Frank Auerbach (b.1931), Primrose Hill, Oil on board, 86.4 x 117 cms (34 x 46 inches), 1954.



David Hockney, Bedlam (from "A Rake's Progress"), 1961 - 3, Etching in two colours, 30 x 40cm.


The survey comes to an end in the early 1960s, but its last really climactic image is Spencer's "Shipbuilding on the Clyde", his 1940s altarpiece to heavy industry. Spencer in effect becomes the hero of the show's later sections.





Stanley Spencer, Panel from 'Shipbuilding on the Clyde' (early 1940s), Imperial War Museum, London.


After the guided tour, Bell reflects on the British-ness proposed by this Ghent exhibition, and then suggests the deliberate limits of this exhibition's vision of British art.

What kind of imagery, then was the prospering new united kingdom to make its own? One answer was suggested by the empirical philosophy of Locke, the influence that also informed Britain's scientific and technological advances. The artist was to collect items of experience and combine them, in a spirit of dedicated recording - as a topographer, for instance, or much later as a photographer. . . . But this impulse to accrue, item by item, was also a incentive that promoted capitalistic enterprise. Money, running through the hands of London's entrepreneurs and enabling the import of cultural goods and their schemes of modernization, was apt to send artists' imaginations reeling in a kind of vertigo. . . .

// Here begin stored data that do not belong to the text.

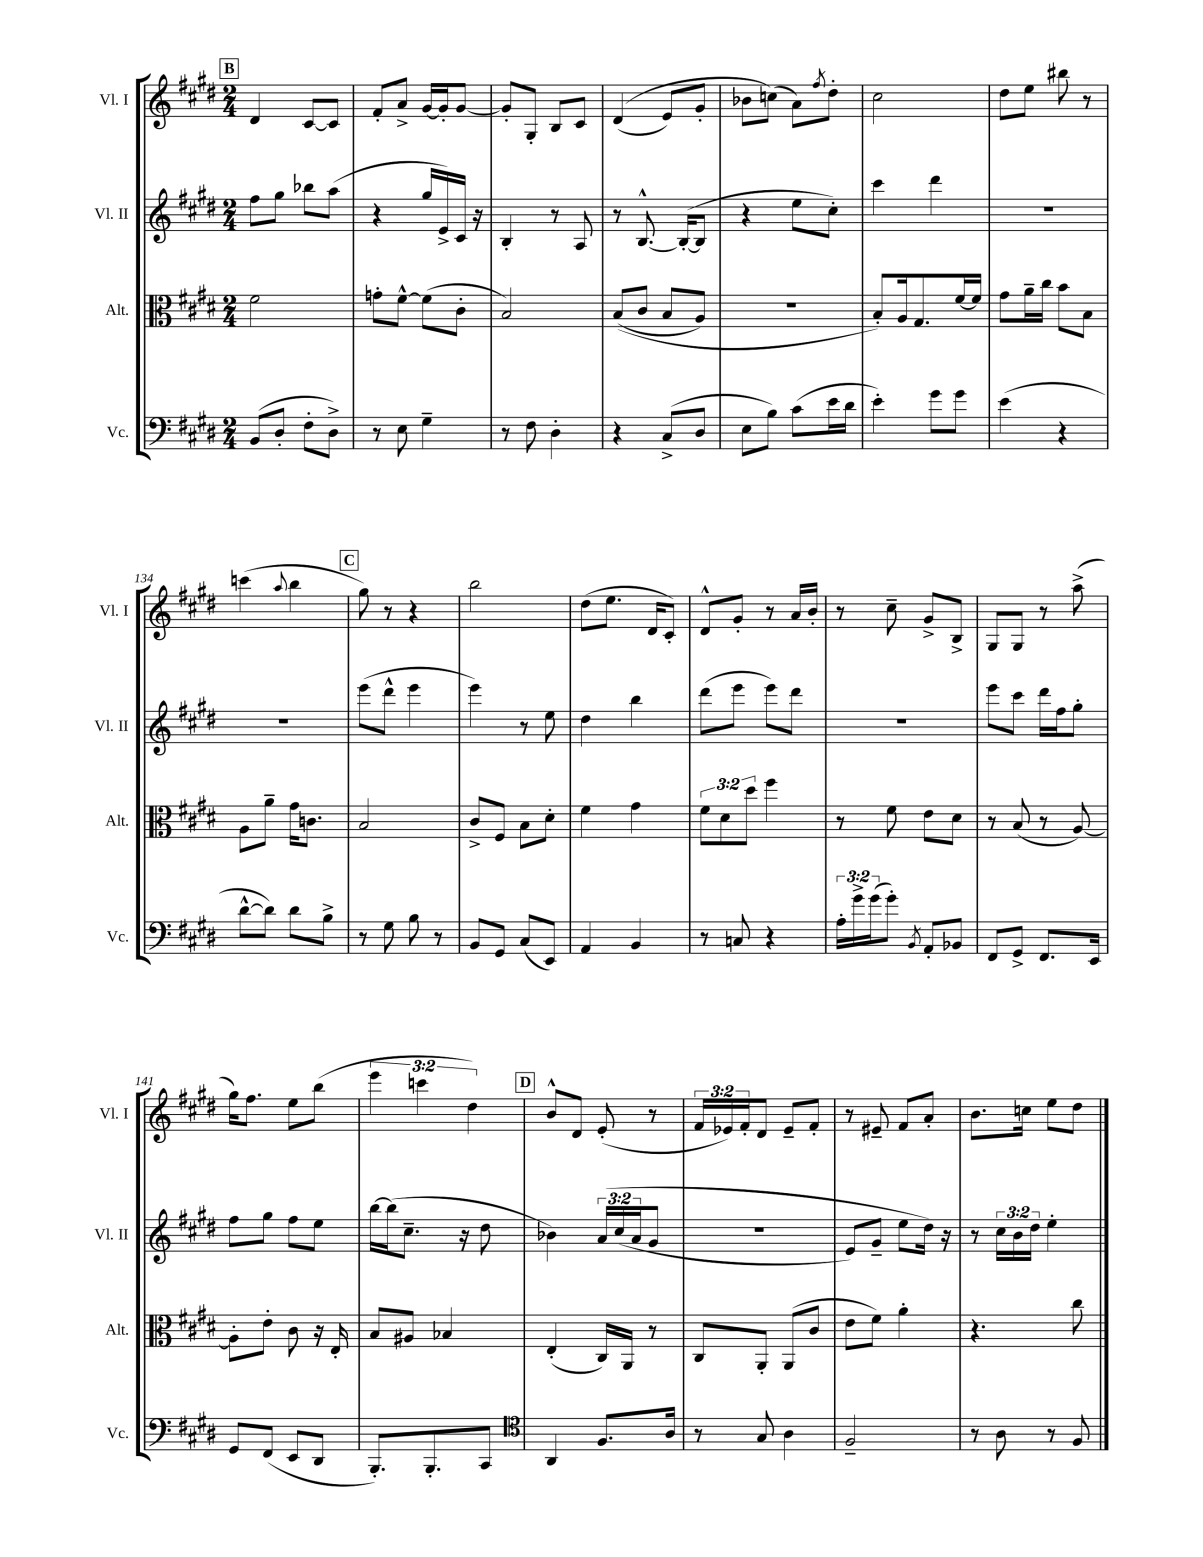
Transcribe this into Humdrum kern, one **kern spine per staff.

**kern	**kern	**kern	**kern
*part4	*part3	*part2	*part1
*staff4	*staff3	*staff2	*staff1
*I"Vc.	*I"Alt.	*I"Vl. II	*I"Vl. I
*I'Vc.	*I'Alt.	*I'Vl. II	*I'Vl. I
*clefF4	*clefC3	*clefG2	*clefG2
*k[f#c#g#d#]	*k[f#c#g#d#]	*k[f#c#g#d#]	*k[f#c#g#d#]
*M2/4	*M2/4	*M2/4	*M2/4
!!LO:REH:place=s1:t=B
=127	=127	=127	=127
(8BB/L	2f#\	8ff#\L	4d#/
8D#'/J	.	8gg#\J	.
8F#'\L	.	8bb-X\L	[8c#/L
8D#^\J)	.	(8aa\J	8c#/J]
=128	=128	=128	=128
8r	8gn'\L	4r	8f#'/L
8E\	[8f#^^\J	.	8a^/J
4G#~\	(8f#\L]	16gg#/LL	[16g#/LL
.	.	16e^/)	16g#'/J]
.	8c#'\J	16c#/JJ	[8g#/J
.	.	16r	.
=129	=129	=129	=129
8r	2B/)	4B'/	8g#'/L]
8F#\	.	.	8G#'/J
4D#'\	.	8r	8B/L
.	.	8A/	8c#/J
=130	=130	=130	=130
4r	((8B/L	8r	((4d#/
.	8c#/J	[8.B^^/	.
(8C#^/L	8B/L	.	8e/L)
.	.	(16B'/KL_	.
8D#/J	8A/J)	8B/J]	8g#'/J
=131	=131	=131	=131
8E\L	2r	4r	8b-X\L
8B\J)	.	.	(8ccn\J)
(8c#\L	.	8ee\L	8a\L)
.	.	.	8qff#/
16e\L	.	8cc#'\J)	8dd#'\J
16d#\JJ	.	.	.
=132	=132	=132	=132
4e'\)	8B'/L)	4ccc#\	2cc#\
.	16A/k	.	.
.	8.G#/	.	.
8g#\L	.	4ddd#\	.
8g#\J	[16f#/L	.	.
.	16f#/JJ]	.	.
=133	=133	=133	=133
(4e\	8g#\L	2r	8dd#\L
.	16a~\L	.	8ee\J
.	16cc#\JJ	.	.
4r	8b\L	.	8bb#X\
.	8B\J	.	8r
!!LO:LB:g=z
=134	=134	=134	=134
[8d#^^\L	8A\L	2r	(4cccn\
8d#\J])	8a~\J	.	.
.	.	.	8qqaa/
8d#\L	16g#\KL	.	4bb\
.	8.cn\J	.	.
8B^\J	.	.	.
!!LO:REH:place=s1:t=C
=135	=135	=135	=135
8r	2B/	(8eee\L	8gg#\)
8G#\	.	8ddd#^^\J	8r
8B\	.	4eee\	4r
8r	.	.	.
=136	=136	=136	=136
8BB/L	8c#^/L	4eee\)	2bb\
8GG#/J	8F#/J	.	.
(8C#/L	8B\L	8r	.
8EE/J)	8d#'\J	8ee\	.
=137	=137	=137	=137
4AA/	4f#\	4dd#\	(8dd#\L
.	.	.	8.ee\J
4BB/	4g#\	4bb\	.
.	.	.	16d#/KL
.	.	.	8c#'/J)
=138	=138	=138	=138
8r	12f#\L	(8ddd#\L	8d#^^/L
.	12d#\	.	.
8Cn/	.	8eee\J	8g#'/J
.	12dd#\J	.	.
4r	4ff#\	8eee\L)	8r
.	.	8ddd#\J	16a/LL
.	.	.	16b'/JJ
=139	=139	=139	=139
24A'\LL	8r	2r	8r
24g#^\	.	.	.
(24g#\J	.	.	.
8g#'\J)	8f#\	.	8cc#~\
8qBB/	.	.	.
8AA'/L	8e\L	.	8g#^/L
8BB-X/J	8d#\J	.	8B^/J
=140	=140	=140	=140
8FF#/L	8r	8eee\L	8G#/L
8GG#^/J	(8B/	8ccc#\J	8G#/J
8.FF#/L	8r	16ddd#\LL	8r
.	.	16ff#\J	.
.	[8A/)	8gg#'\J	(8aa^\
16EE/Jk	.	.	.
!!LO:LB:g=z
=141	=141	=141	=141
8GG#/L	8A'\L]	8ff#\L	16gg#\KL)
.	.	.	8.ff#\J
(8FF#/J	8e'\J	8gg#\J	.
8EE/L	8c#\	8ff#\L	8ee\L
8DD#/J	16r	8ee\J	(8bb\J
.	16E'/	.	.
=142	=142	=142	=142
8.BBB'/L)	8B/L	[16bb\LL	6eee\
.	.	(16bb\J]	.
.	8A#X/J	8.cc#~\J	.
.	.	.	6cccn\
8.BBB'/	.	.	.
.	4B-X/	.	.
.	.	16r	.
.	.	.	6dd#\)
8CC#/J	.	8dd#\	.
!!LO:REH:place=s1:t=D
=143	=143	=143	=143
*clefC4	*	*	*
4AA/	(4E'/	4b-X\)	8b^^/L
.	.	.	8d#/J
8.F#/L	16C#/LL)	(24a/LL	(8e'/
.	.	(24cc#/	.
.	16AA/JJ	.	.
.	.	24a/J	.
.	8r	8g#/J	8r
16A/Jk	.	.	.
=144	=144	=144	=144
8r	8C#/L	2r	24f#/LL
.	.	.	24e-X/)
.	.	.	24f#'/J
8G#/	8AA'/J	.	8d#/J
4A\	(8AA/L	.	8e-~/L
.	8c#/J	.	8f#'/J
=145	=145	=145	=145
2F#~/	8e\L	8e/L)	8r
.	8f#\J)	8g#~/J	8e#X~/
.	4a'\	8ee\L	8f#/L
.	.	16dd#\Jk)	8a'/J
.	.	16r	.
=146	=146	=146	=146
8r	4.r	8r	8.b\L
8A\	.	24cc#\LL	.
.	.	24b\	.
.	.	.	16ccn\Jk
.	.	24dd#\JJ	.
8r	.	4ee'\	8ee\L
8F#/	8cc#\	.	8dd#\J
==	==	==	==
*-	*-	*-	*-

It [The exhibition] is an explicitly partial, angular treatment of a nation's art history, and while many selections fo present artists at the height of their originality . . . , there is not the slightest will to treat all candidates judiciously. As a matter of principle, Britain's would-be internationalists are shown the door. Hardling any Reynolds . . . or Lawrence or Leighton, let alone the Bloomsbury artists. These exclusions help sharpen the visual argument, but a more significant limitation on the Ghent interpretation is that the two painters by whom Britain has probably been best known on the Continent fail to come into focus. It's probably inevitable that a show pivoted on Constable will sequeeze Turner into uncomfortable corners - at one end a gritty quasi-realistic country road, at the other the mysticallyirradiated "Interior of a Great House", with too little to bridge the big distance between. But Francis Bacon, in his own way another great reinterpreter of the European tradition, also makes only an oblique appearance: his confined to two figure studies of untypical tastefulness and restraint, and a study after the life mask of William Blake that says more about the subject's cultural significance than the artist's. . . .

. . . How far is it possible, in all historical seriousness, to uphold the separateness of the island tradition? The more one ploughs through the imposing bulk of scholarship collected in the 420-page catalogue, the more one touches on all the other stories that might have been told with this material. . . .

. . . This huge and provocative display finds a place for Lewis Carroll's own deeply bizarre drawing of Alice, as well as a Tenniel engraving; for a telescopic description of the Moon, drawn by John Russell in 1976; for a gorgeously painted canvas of uncertain attribution, executed in 1786, which shows a British soldier among his Indian womenfolk, the type of union that would later be thrust beyond the pale of Imperial respectability. The interplay of glances between the major, the begum, the ayahs and the children is as warm as the palette - yet all is tremulous, and the family portrait was never finished. An alternative history and an alternative Britishness might have taken root there.

Comments

Anonymous said…
On Brown's painting, at the right hand corner stand two gentleman. One of them is Carlyle who inspired this picture. He wrote against education, and labor or exercise of the body should come first. The other man, I forgot his name, set up schools for workers/laborers. Carlyle, Brown and J. S. Mill taught in these schools.

Interesting huh?
Jee Leong said…
Thanks for the comment, hansel. Very interesting indeed.